More Coffee than Water
Back in ’84 I was rafting the San Juan River in southern Utah with a bunch of other college students on a ten day field trip. Every morning our professor, Rod, would stoke the campfire, put the pot on to boil with fresh water and a handful of grounds, and we’d find coffee waiting for us as we got up. This type of coffee on the trail is what I grew up calling Cowboy Coffee.
Except one morning.
One morning Rod put water and a handful of grounds in the pot but forgot to move the pot onto the heat. Then he went down to the river to shave.
The next person up was Rod’s T.A., Ray. Ray saw the pot off the heat and thought Rod must have forgotten to get the coffee started. He grabbed a handful of coffee grounds, threw them in the pot and placed it over the heat.
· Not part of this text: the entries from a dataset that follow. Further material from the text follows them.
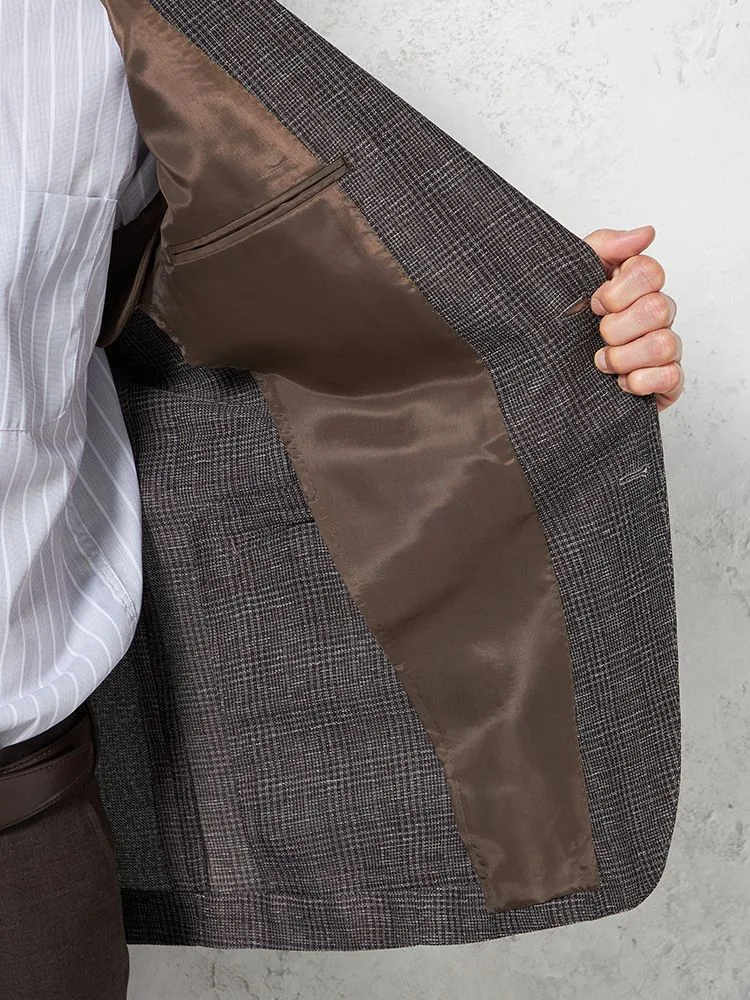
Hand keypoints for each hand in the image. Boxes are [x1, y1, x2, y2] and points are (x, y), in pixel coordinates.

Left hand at [582, 226, 683, 411]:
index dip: (619, 290)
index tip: (595, 303)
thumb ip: (605, 247)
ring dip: (624, 357)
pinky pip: (670, 377)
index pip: (650, 272)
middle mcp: (655, 315)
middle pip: (657, 308)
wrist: (548, 371)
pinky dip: (640, 381)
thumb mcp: (572, 277)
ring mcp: (664, 348)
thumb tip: (645, 234)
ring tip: (602, 362)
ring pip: (663, 344)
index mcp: (636, 289)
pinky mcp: (666, 381)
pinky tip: (620, 381)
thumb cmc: (566, 324)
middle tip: (597, 336)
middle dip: (617, 327)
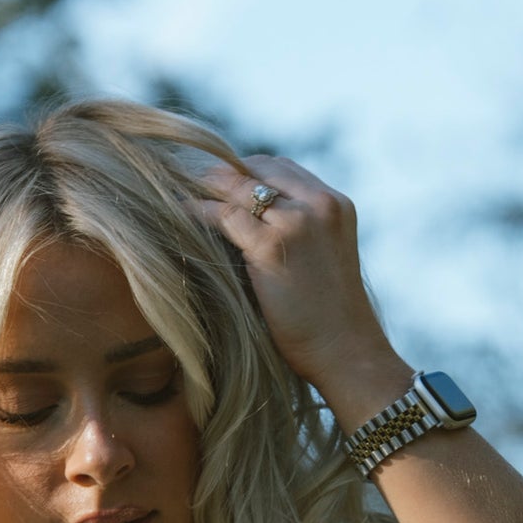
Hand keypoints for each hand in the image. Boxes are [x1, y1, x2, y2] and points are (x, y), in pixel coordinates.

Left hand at [192, 151, 407, 422]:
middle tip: (187, 182)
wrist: (348, 353)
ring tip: (175, 195)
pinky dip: (197, 212)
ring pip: (238, 188)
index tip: (219, 185)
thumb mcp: (324, 257)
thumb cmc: (331, 319)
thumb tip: (246, 220)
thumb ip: (299, 231)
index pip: (281, 169)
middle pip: (257, 170)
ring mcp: (296, 223)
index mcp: (335, 204)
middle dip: (221, 176)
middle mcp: (319, 204)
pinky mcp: (271, 247)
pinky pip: (223, 216)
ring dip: (205, 188)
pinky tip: (179, 215)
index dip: (246, 173)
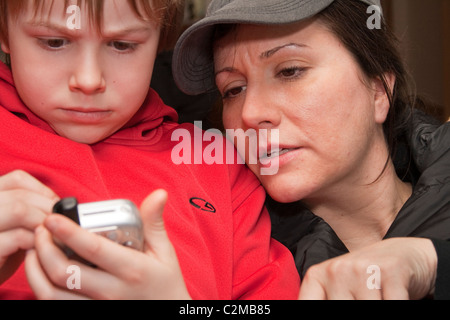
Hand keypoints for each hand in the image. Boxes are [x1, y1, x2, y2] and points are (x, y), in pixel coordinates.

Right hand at [0, 170, 58, 283]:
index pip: (17, 179)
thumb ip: (31, 211)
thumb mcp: (14, 225)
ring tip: (54, 236)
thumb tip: (65, 206)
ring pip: (20, 210)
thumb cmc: (1, 253)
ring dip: (44, 223)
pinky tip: (43, 250)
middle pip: (21, 195)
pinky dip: (38, 241)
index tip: (57, 207)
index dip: (43, 191)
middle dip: (48, 209)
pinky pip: (18, 236)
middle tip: (63, 225)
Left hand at [25, 189, 191, 299]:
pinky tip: (42, 271)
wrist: (168, 314)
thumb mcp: (163, 251)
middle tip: (41, 229)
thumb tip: (158, 193)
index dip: (69, 232)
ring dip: (36, 270)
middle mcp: (112, 291)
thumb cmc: (165, 282)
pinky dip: (42, 287)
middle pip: (65, 272)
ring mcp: (98, 306)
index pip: (93, 249)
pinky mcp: (89, 313)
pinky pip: (56, 305)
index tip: (52, 217)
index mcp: (132, 269)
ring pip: (53, 293)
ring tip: (36, 249)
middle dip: (44, 249)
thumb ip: (153, 222)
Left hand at [298, 238, 436, 299]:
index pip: (307, 305)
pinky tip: (394, 296)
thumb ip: (324, 299)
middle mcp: (335, 270)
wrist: (404, 254)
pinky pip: (392, 304)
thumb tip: (300, 307)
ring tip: (378, 297)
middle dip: (353, 309)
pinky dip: (397, 304)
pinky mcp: (390, 270)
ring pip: (366, 308)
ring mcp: (361, 269)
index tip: (338, 302)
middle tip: (360, 299)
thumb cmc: (365, 278)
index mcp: (316, 277)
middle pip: (339, 308)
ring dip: (378, 305)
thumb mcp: (339, 290)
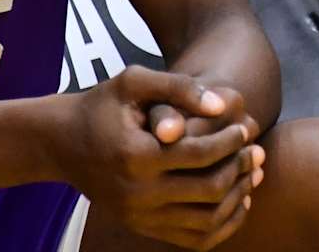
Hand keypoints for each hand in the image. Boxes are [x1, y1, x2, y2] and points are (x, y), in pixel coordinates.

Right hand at [55, 66, 262, 249]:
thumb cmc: (102, 105)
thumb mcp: (134, 82)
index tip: (246, 128)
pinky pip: (192, 238)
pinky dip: (222, 224)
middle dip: (241, 168)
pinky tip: (238, 201)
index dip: (232, 141)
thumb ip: (180, 87)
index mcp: (137, 156)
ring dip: (238, 197)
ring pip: (205, 219)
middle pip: (209, 189)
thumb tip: (222, 106)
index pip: (201, 154)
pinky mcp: (139, 227)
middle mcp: (136, 193)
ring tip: (253, 173)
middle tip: (258, 151)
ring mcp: (137, 216)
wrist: (61, 142)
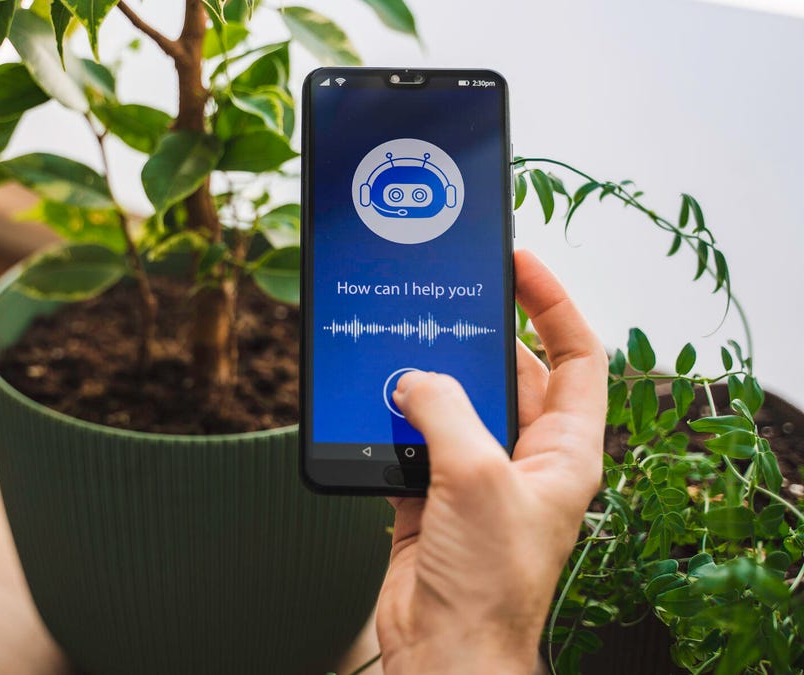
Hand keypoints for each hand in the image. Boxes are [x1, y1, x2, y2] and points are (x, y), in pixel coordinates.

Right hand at [375, 250, 607, 673]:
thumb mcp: (475, 477)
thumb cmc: (488, 582)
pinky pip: (413, 439)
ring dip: (426, 379)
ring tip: (400, 345)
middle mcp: (525, 459)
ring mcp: (476, 476)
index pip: (576, 356)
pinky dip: (391, 420)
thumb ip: (445, 412)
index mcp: (565, 451)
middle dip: (477, 337)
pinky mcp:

Ray went back to roll up his sleeping bag.
Rod returned from the riverbank and looked at the fire, knowing he’d forgotten to do something. He saw the pot over the heat so thought what he must have forgotten was to put in the grounds. He grabbed a handful of coffee grounds and tossed it in the pot.
One pot, three handfuls of coffee grounds.
The whitewater rapids weren’t the only thing shaking the boats when we rafted downriver that day.
The Benefit of a Filter
If I came with a warning label when I was younger – say back in ’84 during that rafting trip – it probably would’ve read: “Has lots of things on his mind. Doesn’t say much of it out loud. Noticeable lack of filter when it does burst forth.”
I even had a sign up in my bedroom back in high school that reminded me “Silence is the only successful substitute for brains.” It’s biblical, even if I didn’t know it at the time:
Even fools are thought wise if they keep silent,
and discerning if they hold their tongues.
I tried keeping my mouth shut. I wasn’t very good at it. Eventually my thoughts would spill over and reach my tongue in an unfiltered mess, leaving people jitterier than that triple load of cowboy coffee on the banks of the San Juan River.
People who didn’t know me then might not believe it. They think I’m more like the person in this verse:
The one who has knowledge uses words with restraint,
and whoever has understanding is even-tempered.
Side by side verses, one describing how people see me now and one describing how I was then.
But the truth is this is how I still am sometimes. The warning label from my younger days still applies: I have a lot of thoughts, I am not disposed to talk much about them, and when I do I have a filtering problem. My filter is better now than it was then, but it still needs work. So I pray along with the psalmist:
Set a guard over my mouth, Lord;
keep watch over the door of my lips.
God knows I’m not so good at being the gatekeeper of my thoughts and words. Lord help me speak well and wisely, no matter what’s in my thoughts.